What would be the estimated terminal of the placard?
ok. That placard has no terminal v until it sheds its forward momentum and clears the 727 vortex wake behind the plane. That placard does not behave like the box dropped during the test flight. Remember, the plane is still moving ahead at 200mph even as the placard has separated from the plane. The hi velocity vortex from the plane and its engines will catch up with the placard which is now shedding velocity ... those forces could conceivably lift the placard up vertically at first and stall its descent, or make it travel in loops, or tear it apart ... until gravity becomes the dominant force on the placard.

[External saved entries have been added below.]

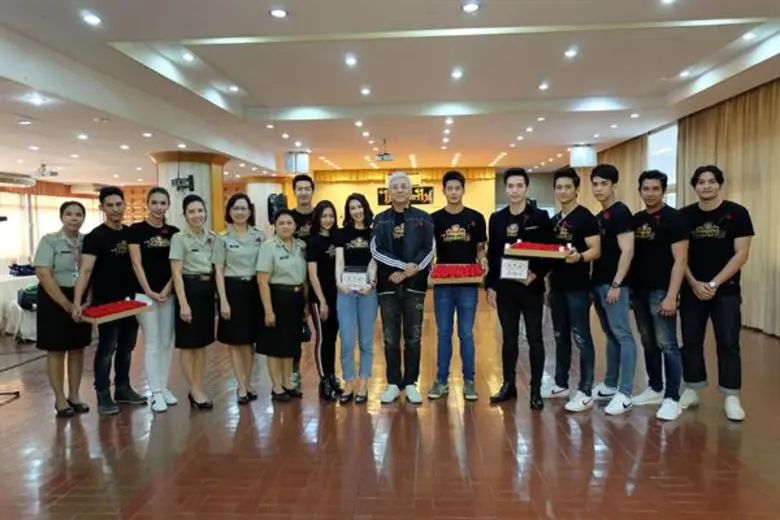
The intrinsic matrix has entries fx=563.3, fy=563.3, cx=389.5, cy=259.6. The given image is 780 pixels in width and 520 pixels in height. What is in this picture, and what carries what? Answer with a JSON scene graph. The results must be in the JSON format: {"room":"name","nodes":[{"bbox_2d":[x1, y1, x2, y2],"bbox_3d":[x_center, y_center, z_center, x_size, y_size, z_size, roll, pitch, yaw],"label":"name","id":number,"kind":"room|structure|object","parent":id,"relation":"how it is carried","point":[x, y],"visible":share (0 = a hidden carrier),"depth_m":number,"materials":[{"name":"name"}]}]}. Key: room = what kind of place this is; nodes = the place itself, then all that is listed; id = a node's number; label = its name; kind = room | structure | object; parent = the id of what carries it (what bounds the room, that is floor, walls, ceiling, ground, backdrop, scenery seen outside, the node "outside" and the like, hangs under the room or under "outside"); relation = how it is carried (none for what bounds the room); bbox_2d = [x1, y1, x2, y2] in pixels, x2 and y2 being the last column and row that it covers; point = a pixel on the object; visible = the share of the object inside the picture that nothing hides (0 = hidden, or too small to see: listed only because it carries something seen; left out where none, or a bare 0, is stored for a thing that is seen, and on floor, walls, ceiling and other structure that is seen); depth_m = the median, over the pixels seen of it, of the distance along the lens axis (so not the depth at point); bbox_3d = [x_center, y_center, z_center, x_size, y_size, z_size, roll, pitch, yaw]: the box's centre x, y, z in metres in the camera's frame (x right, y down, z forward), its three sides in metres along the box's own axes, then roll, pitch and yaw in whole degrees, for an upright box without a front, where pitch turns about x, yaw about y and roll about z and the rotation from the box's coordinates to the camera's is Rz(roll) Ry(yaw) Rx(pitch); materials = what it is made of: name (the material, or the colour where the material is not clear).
{"room":"event hall","nodes":[
{"label":"event hall","id":0,"kind":"room"},
{"bbox_2d":[0,187,100,270],"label":"window","id":1,"kind":"structure","parent":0,"point":[16,255],"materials":[{"name":"glass"}]},
{"bbox_2d":[0,0,779,184],"bbox_3d":[-1.104,-2.209,7.654,12.097,0.233,15.439,-1,3,3],"label":"ceiling","id":2,"kind":"structure","parent":0,"point":[489,150],"depth_m":6.50,"materials":[{"name":"white paint"}]},
{"bbox_2d":[0,172,35,187],"bbox_3d":[-7.798,-1.625,11.354,0.675,0.241,1.185,-1,3,3],"label":"air conditioner","id":3,"kind":"object","parent":2,"relation":"hanging from","point":[29,181],"visible":0.99,"depth_m":11.42,"materials":[{"name":"white"}]},
{"bbox_2d":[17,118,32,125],"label":"ceiling light","id":4,"kind":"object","parent":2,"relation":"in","point":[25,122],"visible":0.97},
{"bbox_2d":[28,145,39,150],"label":"ceiling light","id":5,"kind":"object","parent":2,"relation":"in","point":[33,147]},
{"bbox_2d":[26,93,46,104],"bbox_3d":[-3.761,-1.700,6.001,0.184,0.051,0.186,-1,3,3],"label":"ceiling light","id":6,"kind":"object","parent":2,"relation":"in","point":[37,100],"visible":0.99,"depth_m":5.99,"materials":[{"name":"white"}]},
{"bbox_2d":[32,163,58,177],"bbox_3d":[-6.748,-1.748,11.020,0.456,0.254,0.453,-1,3,3],"label":"projector","id":7,"kind":"object","parent":2,"relation":"hanging from","point":[54,173],"visible":0.99,"depth_m":10.97,"materials":[{"name":"white plastic"}]},
{"bbox_2d":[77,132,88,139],"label":"ceiling light","id":8,"kind":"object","parent":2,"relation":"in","point":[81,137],"visible":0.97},
{"bbox_2d":[82,12,101,25],"bbox_3d":[-2.421,-1.957,4.582,0.161,0.030,0.162,-1,3,3],"label":"ceiling light","id":9,"kind":"object","parent":2,"relation":"in","point":[92,20],"visible":0.98,"depth_m":4.57,"materials":[{"name":"white"}]},
{"bbox_2d":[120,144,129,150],"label":"ceiling light","id":10,"kind":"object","parent":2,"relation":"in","point":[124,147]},
{"bbox_2d":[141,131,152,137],"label":"ceiling light","id":11,"kind":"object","parent":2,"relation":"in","point":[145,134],"visible":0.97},
{"bbox_2d":[181,52,194,61],"bbox_3d":[-2.113,-2.121,5.881,0.153,0.039,0.160,-1,3,3],"label":"ceiling light","id":12,"kind":"object","parent":2,"relation":"in","point":[186,56],"visible":0.98,"depth_m":5.88,"materials":[{"name":"white"}]},
{"bbox_2d":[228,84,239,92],"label":"ceiling light","id":13,"kind":"object","parent":2,"relation":"in","point":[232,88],"visible":0.98,"depth_m":7.17,"materials":[{"name":"white"}]},
{"bbox_2d":[269,8,287,17],"bbox_3d":[-0.880,-1.949,4.449,0.150,0.016,0.150,-1,3,3],"label":"ceiling light","id":14,"kind":"object","parent":2,"relation":"in","point":[277,12],"visible":0.97,"depth_m":4.43,"materials":[{"name":"white"}]},
{"bbox_2d":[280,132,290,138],"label":"ceiling light","id":15,"kind":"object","parent":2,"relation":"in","point":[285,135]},
{"bbox_2d":[284,150,309,172],"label":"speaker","id":16,"kind":"object","parent":2,"relation":"hanging from","point":[301,167],"visible":0.97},
{"bbox_2d":[344,54,357,65],"bbox_3d":[-0.409,-2.103,5.930,0.152,0.036,0.162,-1,3,3],"label":"ceiling light","id":17,"kind":"object","parent":2,"relation":"in","point":[353,61],"visible":0.97,"depth_m":5.91,"materials":[{"name":"white"}]},
{"bbox_2d":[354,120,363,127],"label":"ceiling light","id":18,"kind":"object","parent":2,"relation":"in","point":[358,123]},
{"bbox_2d":[360,87,370,94],"bbox_3d":[-0.309,-2.160,7.192,0.154,0.039,0.165,-1,3,3],"label":"ceiling light","id":19,"kind":"object","parent":2,"relation":"in","point":[365,91],"visible":0.97,"depth_m":7.18,"materials":[{"name":"white"}]},
{"bbox_2d":[375,139,394,161],"bbox_3d":[-0.100,-2.132,10.910,0.389,0.391,0.401,-1,3,3],"label":"projector","id":20,"kind":"object","parent":2,"relation":"hanging from","point":[382,158],"visible":0.99,"depth_m":10.85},
{"bbox_2d":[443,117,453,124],"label":"ceiling light","id":21,"kind":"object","parent":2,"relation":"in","point":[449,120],"visible":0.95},
{"bbox_2d":[450,68,462,78],"bbox_3d":[0.785,-2.179,6.594,0.155,0.040,0.161,-1,3,3],"label":"ceiling light","id":22,"kind":"object","parent":2,"relation":"in","point":[455,75],"visible":0.97,"depth_m":6.57,"materials":[{"name":"white"}]},
{"bbox_2d":[461,1,479,12],"bbox_3d":[0.628,-1.970,4.380,0.151,0.019,0.153,-1,3,3],"label":"ceiling light","id":23,"kind":"object","parent":2,"relation":"in","point":[469,6],"visible":0.97,"depth_m":4.37,"materials":[{"name":"white"}]},
{"bbox_2d":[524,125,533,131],"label":"ceiling light","id":24,"kind":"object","parent":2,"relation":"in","point":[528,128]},
{"bbox_2d":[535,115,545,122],"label":"ceiling light","id":25,"kind":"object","parent":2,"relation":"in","point":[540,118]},
{"bbox_2d":[537,82,549,89],"bbox_3d":[2.019,-2.282,7.403,0.155,0.044,0.161,-1,3,3],"label":"ceiling light","id":26,"kind":"object","parent":2,"relation":"in","point":[544,85],"visible":0.97,"depth_m":7.39,"materials":[{"name":"white"}]},
{"bbox_2d":[564,47,577,57],"bbox_3d":[1.905,-2.178,5.922,0.149,0.036,0.155,-1,3,3],"label":"ceiling light","id":27,"kind":"object","parent":2,"relation":"in","point":[571,52],"visible":0.97,"depth_m":5.91,"materials":[{"name":"white"}]},
{"bbox_2d":[569,143,596,167],"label":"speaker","id":28,"kind":"object","parent":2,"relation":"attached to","point":[582,158],"visible":0.93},
{"bbox_2d":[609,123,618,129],"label":"ceiling light","id":29,"kind":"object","parent":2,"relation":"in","point":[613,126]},
{"bbox_2d":[593,136,646,212],"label":"curtain","id":30,"kind":"object","parent":2,"relation":"hanging from","point":[617,156],"visible":0.31,"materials":[{"name":"beige fabric"}]},
{"bbox_2d":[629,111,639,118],"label":"ceiling light","id":31,"kind":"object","parent":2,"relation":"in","point":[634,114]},
{"bbox_2d":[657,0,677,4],"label":"ceiling light","id":32,"kind":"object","parent":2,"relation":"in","point":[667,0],"visible":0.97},
{"bbox_2d":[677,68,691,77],"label":"ceiling light","id":33,"kind":"object","parent":2,"relation":"in","point":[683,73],"visible":0.98,"depth_m":6.71,"materials":[{"name":"white"}]},
{"bbox_2d":[674,78,779,335],"bbox_3d":[4.485,-0.624,7.052,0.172,2.951,3.732,-1,3,3],"label":"curtain","id":34,"kind":"object","parent":2,"relation":"hanging from","point":[745,97],"visible":0.67,"depth_m":7.03,"materials":[{"name":"beige fabric"}]},
{"bbox_2d":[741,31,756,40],"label":"ceiling light","id":35,"kind":"object","parent":2,"relation":"in","point":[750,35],"visible":0.98,"depth_m":5.57,"materials":[{"name":"white"}]},
{"bbox_2d":[0,296,779,519],"bbox_3d":[-0.908,1.078,5.987,10.440,0.115,14.551,-1,3,3],"label":"floor","id":36,"kind":"structure","parent":0,"point":[495,417],"depth_m":3.52,"materials":[{"name":"brown tile"}]},
{"bbox_2d":[0,273,38,340],"bbox_3d":[-5.300,0.648,7.845,1.780,0.700,1.703,-1,3,3],"label":"table","id":37,"kind":"object","parent":36,"relation":"on","point":[5,287],"visible":0.51,"depth_m":7.37,"materials":[{"name":"white fabric"}]},
{"bbox_2d":[8,261,35,276],"bbox_3d":[-5.370,0.125,8.264,0.386,0.200,0.320,-1,3,3],"label":"bag","id":38,"kind":"object","parent":37,"relation":"on","point":[20,272],"visible":0.92,"depth_m":8.18,"materials":[{"name":"blue"}]},
{"bbox_2d":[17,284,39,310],"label":"bag","id":39,"kind":"object","parent":37,"relation":"on","point":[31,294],"visible":0.71,"depth_m":7.02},
{"bbox_2d":[33,200,91,416],"bbox_3d":[-2.453,0.370,4.269,0.481,1.541,0.628,-1,3,3],"label":"woman","id":40,"kind":"object","parent":36,"relation":"on","point":[66,252],"visible":0.85,"depth_m":4.11},
{"bbox_2d":[74,185,146,414],"bbox_3d":[-2.194,0.291,4.386,0.531,1.676,0.548,1,4,27],"label":"man","id":41,"kind":"object","parent":36,"relation":"on","point":[110,244],"visible":0.89,"depth_m":4.26},
{"bbox_2d":[80,297,151,322],"bbox_3d":[-2.063,0.370,4.249,0.267,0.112,0.472,2,4,38],"label":"red tray","id":42,"kind":"object","parent":41,"relation":"in","point":[133,302],"visible":0.96,"depth_m":4.19,"materials":[{"name":"red"}]},
{"bbox_2d":[126,188,178,411],"bbox_3d":[-1.851,0.319,4.427,0.536,1.621,0.494,2,4,37],"label":"woman","id":43,"kind":"object","parent":36,"relation":"on","point":[153,244],"visible":0.85,"depth_m":4.28},
{"bbox_2d":[150,150,228,232],"bbox_3d":[-3.930,-0.674,11.060,1.330,2.892,1.336,-1,3,3],"label":"column","id":44,"kind":"structure","parent":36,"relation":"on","point":[197,187],"depth_m":10.67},
{"bbox_2d":[170,175,194,191],"bbox_3d":[-3.663,-1.347,9.935,0.418,0.279,0.294,-1,3,3],"label":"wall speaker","id":45,"kind":"object","parent":44,"relation":"attached to","point":[188,179],"visible":0.98,"depth_m":9.90,"materials":[{"name":"black"}]},
{"bbox_2d":[167,195,217,410],"bbox_3d":[-1.504,0.360,4.346,0.456,1.525,0.591,-1,3,3],"label":"woman","id":46,"kind":"object","parent":36,"relation":"on","point":[208,270],"visible":0.96,"depth_m":4.22},
{"bbox_2d":[212,193,263,404],"bbox_3d":[-1.188,0.335,4.516,0.460,1.537,0.574,-3,4,-30],"label":"woman","id":47,"kind":"object","parent":36,"relation":"on","point":[257,246],"visible":0.89,"depth_m":4.36},
{"bbox_2d":[245,177,284,232],"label":"column","id":48,"kind":"structure","parent":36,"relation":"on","point":[255,203],"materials":[{"name":"stone"}]},
{"bbox_2d":[267,193,287,223],"bbox_3d":[-2.025,-0.906,10.137,0.360,0.598,0.348,-3,4,-38],"label":"speaker","id":49,"kind":"object","parent":48,"relation":"attached to","point":[278,197],"visible":0.67,"depth_m":10.02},
{"bbox_2d":[254,211,309,401],"bbox_3d":[-0.847,0.389,4.527,0.484,1.425,0.604,1,4,26],"label":"woman","id":50,"kind":"object","parent":36,"relation":"on","point":[280,246],"visible":0.96,"depth_m":4.36},
{"bbox_2d":[284,175,317,393],"bbox_3d":[-0.770,0.193,4.949,0.533,1.848,0.595,-1,3,3],"label":"man","id":51,"kind":"object","parent":36,"relation":"on","point":[302,196],"visible":0.35,"depth_m":4.83},
{"bbox_2d":[305,200,342,400],"bbox_3d":[-0.499,0.347,4.652,0.417,1.506,0.598,-1,3,3],"label":"woman","id":52,"kind":"object","parent":36,"relation":"on","point":[325,205],"visible":0.73,"depth_m":4.49},
{"bbox_2d":[333,191,377,403],"bbox_3d":[-0.252,0.318,4.532,0.410,1.555,0.599,-1,3,3],"label":"woman","id":53,"kind":"object","parent":36,"relation":"on","point":[360,246],"visible":0.91,"depth_m":4.41},
{"bbox_2d":[341,268,369,290],"bbox_3d":[-0.270,0.157,4.396,0.232,0.164,0.073,-1,3,3],"label":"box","id":54,"kind":"object","parent":53,"relation":"in","point":[359,275],"visible":0.96,"depth_m":4.39,"materials":[{"name":"white"}]},
{"bbox_2d":[370,173,434,403],"bbox_3d":[0.118,0.211,4.502,0.548,1.761,0.576,2,4,35],"label":"man","id":55,"kind":"object","parent":36,"relation":"on","point":[408,225],"visible":0.99,"depth_m":4.36},
{"bbox_2d":[427,170,488,401],"bbox_3d":[0.544,0.186,4.583,0.492,1.811,0.539,-1,3,3],"label":"man","id":56,"kind":"object","parent":36,"relation":"on","point":[461,229],"visible":0.99,"depth_m":4.45},
{"bbox_2d":[426,263,484,283],"bbox_3d":[0.519,0.105,4.430,0.452,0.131,0.274,-1,3,3],"label":"red tray","id":57,"kind":"object","parent":56,"relation":"in","point":[441,276],"visible":0.95,"depth_m":4.37,"materials":[{"name":"red"}]},
{"bbox_2d":[485,165,550,410],"bbox_3d":[1.016,0.198,4.371,0.510,1.778,0.569,1,4,30],"label":"man","id":58,"kind":"object","parent":36,"relation":"on","point":[504,214],"visible":0.94,"depth_m":4.23},
{"bbox_2d":[500,257,528,279],"bbox_3d":[0.895,0.061,4.046,0.202,0.155,0.074,-1,3,3],"label":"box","id":59,"kind":"object","parent":58,"relation":"in","point":[525,270],"visible":0.99,"depth_m":4.04,"materials":[{"name":"white"}]},
{"bbox_2d":[542,163,602,411],"bbox_3d":[1.403,0.197,4.290,0.512,1.776,0.557,-2,4,-27],"label":"man","id":60,"kind":"object","parent":36,"relation":"on","point":[567,213],"visible":0.93,"depth_m":4.15},
{"bbox_2d":[503,241,571,257],"bbox_3d":[1.132,-0.079,4.277,0.495,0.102,0.234,0,4,16],"label":"red tray","id":61,"kind":"object","parent":60,"relation":"in","point":[530,253],"visible":0.98,"depth_m":4.21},
{"bbox_2d":[588,165,636,413],"bbox_3d":[1.682,0.205,4.243,0.484,1.773,0.540,-1,3,3],"label":"man","id":62,"kind":"object","parent":36,"relation":"on","point":[600,179],"visible":0.92,"depth_m":4.12},
{"bbox_2d":[628,169,688,420],"bbox_3d":[2.003,0.228,4.118,0.507,1.716,0.547,-2,4,-24],"label":"man","id":63,"kind":"object","parent":36,"relation":"on","point":[654,252],"visible":0.94,"depth_m":4.01},
{"bbox_2d":[677,166,752,422],"bbox_3d":[2.352,0.220,4.088,0.554,1.731,0.557,-4,5,-42],"label":"man","id":64,"kind":"object","parent":36,"relation":"on","point":[702,252],"visible":0.96,"depth_m":3.95},
{"bbox_2d":[308,167,494,224],"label":"back wall","id":65,"kind":"structure","parent":0,"point":[374,206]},
{"bbox_2d":[376,186,433,205],"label":"sign","id":66,"kind":"object","parent":65,"relation":"attached to","point":[428,190],"visible":0.68,"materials":[{"name":"black"}]},
{"bbox_2d":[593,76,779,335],"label":"right wall","id":67,"kind":"structure","parent":0,"point":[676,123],"depth_m":7.59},
{"bbox_2d":[647,123,677,204],"bbox_3d":[5.005,-1.148,10.270,0.102,2.520,1.963,-1,3,3],"label":"window","id":68,"kind":"structure","parent":67,"relation":"in","point":[672,182],"depth_m":10.29,"materials":[{"name":"white"}]}
]}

I have always wondered if the placard looks like it does (half an original placard) because it was torn apart in the jet's vortex? May the other half is laying on the ground somewhere? That's a job for Kermit to find and solve!
This is not a single variable linear problem but a multi-variant problem for calculus! We have been trying to tell people that for a long time. Nobody is listening?
In the photo attached add another large vortex behind the plane (unseen in this photo) from the three engines all clustered. Those gases are propagating faster than any terminal v initially involved ... by a long long way! These vortexes behind the plane (as it is moving ahead) are propagating faster than any terminal-v the placard can ever have due to gravity! Now throw in winds and the direction of winds, once the placard manages to survive the vortexes and gets to less turbulent air which has no 'lift', so the plastic card (whats left of it) can begin to fall to have a terminal v. Then ask your question.
Im not saying anything that R99, 377, TK, Hominid, etal dont already know.